Éramos un par de patinadoras intentando dar un nuevo salto, hacer un giro nuevo, pero era hora de que una de las dos retomara su rutina familiar. Dependíamos mutuamente de la otra para que despejara el espacio de obstáculos o cálidos recuerdos.

—Lo superaréis. —Sonrió—. Yo he pasado por lo mismo y tú también, y lo superamos.

Por cómo lo decía, parecía que hubiera sido fácil. Una ardilla se paró en la barandilla del porche a inspeccionar una vaina de algo, la cogió con las patitas y empezó a darle vueltas a un lado y otro.

—Sigo acordándome mucho de papá. De las veces que acampamos en Olympic Peninsula, de todo lo que me enseñó en ocho cortos años. —Mi madre me apretó cariñosamente la mano—. ¿Cómo has conseguido superarlo, mamá?

Ella abrió la nevera y sacó una botella de pinot blanco.

—Ah, de modo que fue así —bromeé yo.

Ella sonrió.

—Tentador, lo admito, pero no. —Sirvió dos copas.

»Lo cierto es que primero me hundí, como seguramente recordarás... pero entonces me acordé de mi abuela. Tu bisabuela Just. Se quedó en Austria mientras tu abuelo venía a América. La intención de él era encontrar trabajo y mandar a buscarla después. Ella esperó todo un año sin recibir noticias. Así que lo vendió todo y cogió un barco con destino a América con sus dos hijas pequeñas. No hablaba inglés, no conocía a nadie. Es como si la estuviera viendo: una mujer menuda, con el pelo recogido en una trenza que le llegaba por debajo de la cintura, rodeando con un brazo a cada niña, muerta de frío y desesperación. ¿Te la imaginas? Las tres acurrucadas en aquel barco, rumbo a lo desconocido... —Negó con la cabeza y me miró—. Así que cuando la situación podía conmigo, sacaba fuerzas pensando en ella.

—¿Qué pasó?

—Encontró a su marido, sí, ¡lo encontró! Se había gastado en alcohol todo lo que había ganado. Estaba sin un penique, acostándose con unas y otras y, lo peor de todo, se había transformado en un ser violento. Así que lo echó de casa e, irónicamente, montó un negocio de destilado ilegal durante la Ley Seca, con el que crió a sus dos hijas, mi madre y la tía Lily. Lo tenía escondido bajo una trampilla cubierta por una alfombrilla, debajo de la mesa de la cocina. La mesa de cocina que tengo en casa.

Yo no dije nada.

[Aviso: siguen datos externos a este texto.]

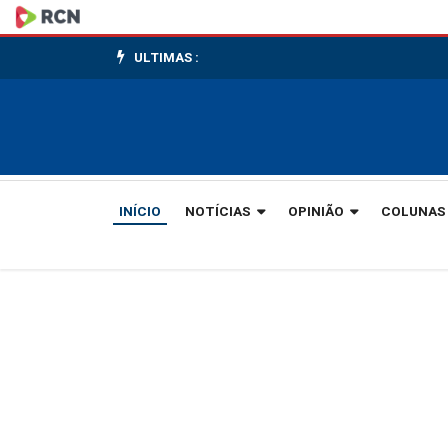
Consumidor
Alerta:
ULTIMAS :
Anabolizantes
e
emagrecedores
INÍCIO
NOTÍCIAS
OPINIÃO
COLUNAS
falsificados
colocam
vidas
em
risco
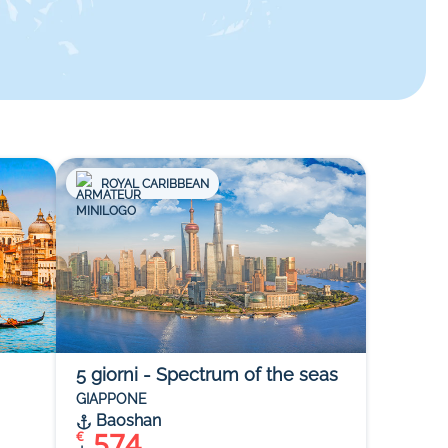
ROYAL CARIBBEAN
5
giorni
-
Spectrum of the seas
GIAPPONE
Baoshan
574
€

Estaba intentando imaginar con qué parte de esa historia podíamos sentirnos identificadas ella y yo. Con lo de la trampilla no. Tampoco con el negocio de destilado. Ni con la mujer menuda con sus dos hijas en el barco. Ni con el marido borracho y deshonesto. Callie ladró y, al volverme, vi a la ardilla trepar a toda velocidad por el tronco de un roble y desaparecer.

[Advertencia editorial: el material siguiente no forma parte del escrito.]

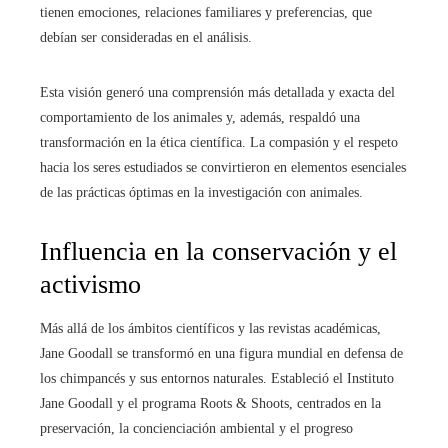
tienen emociones, relaciones familiares y preferencias, que
debían ser consideradas en el análisis.
Esta visión generó una comprensión más detallada y exacta del
comportamiento de los animales y, además, respaldó una
transformación en la ética científica. La compasión y el respeto
hacia los seres estudiados se convirtieron en elementos esenciales
de las prácticas óptimas en la investigación con animales.
Influencia en la conservación y el
activismo
Más allá de los ámbitos científicos y las revistas académicas,
Jane Goodall se transformó en una figura mundial en defensa de
los chimpancés y sus entornos naturales. Estableció el Instituto
Jane Goodall y el programa Roots & Shoots, centrados en la
preservación, la concienciación ambiental y el progreso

—Ella —mi madre me cogió por los hombros—, provenimos de una familia de mujeres fuertes. Tú también posees esa fuerza. Lo sé.

—Gracias —contesté yo, con nuestros rostros muy cerca el uno del otro, casi demasiado. Demasiado cerca también de todo lo que quedaba por decir.

Podría haberle preguntado algo más, pero sabía que no serviría de nada. Había aprendido la lección tiempo atrás. Retrocedí un paso y cogí la copa de vino. Ella hizo lo mismo.

—¿Significa eso que me quedo con la vieja mesa de pino? Me encanta esa mesa.

Mi madre levantó su copa.

—No mientras yo viva.

Entrechocamos las copas. Un brindis mudo por otro éxito: una vez más, habíamos hablado de mi padre sin hablar realmente de él.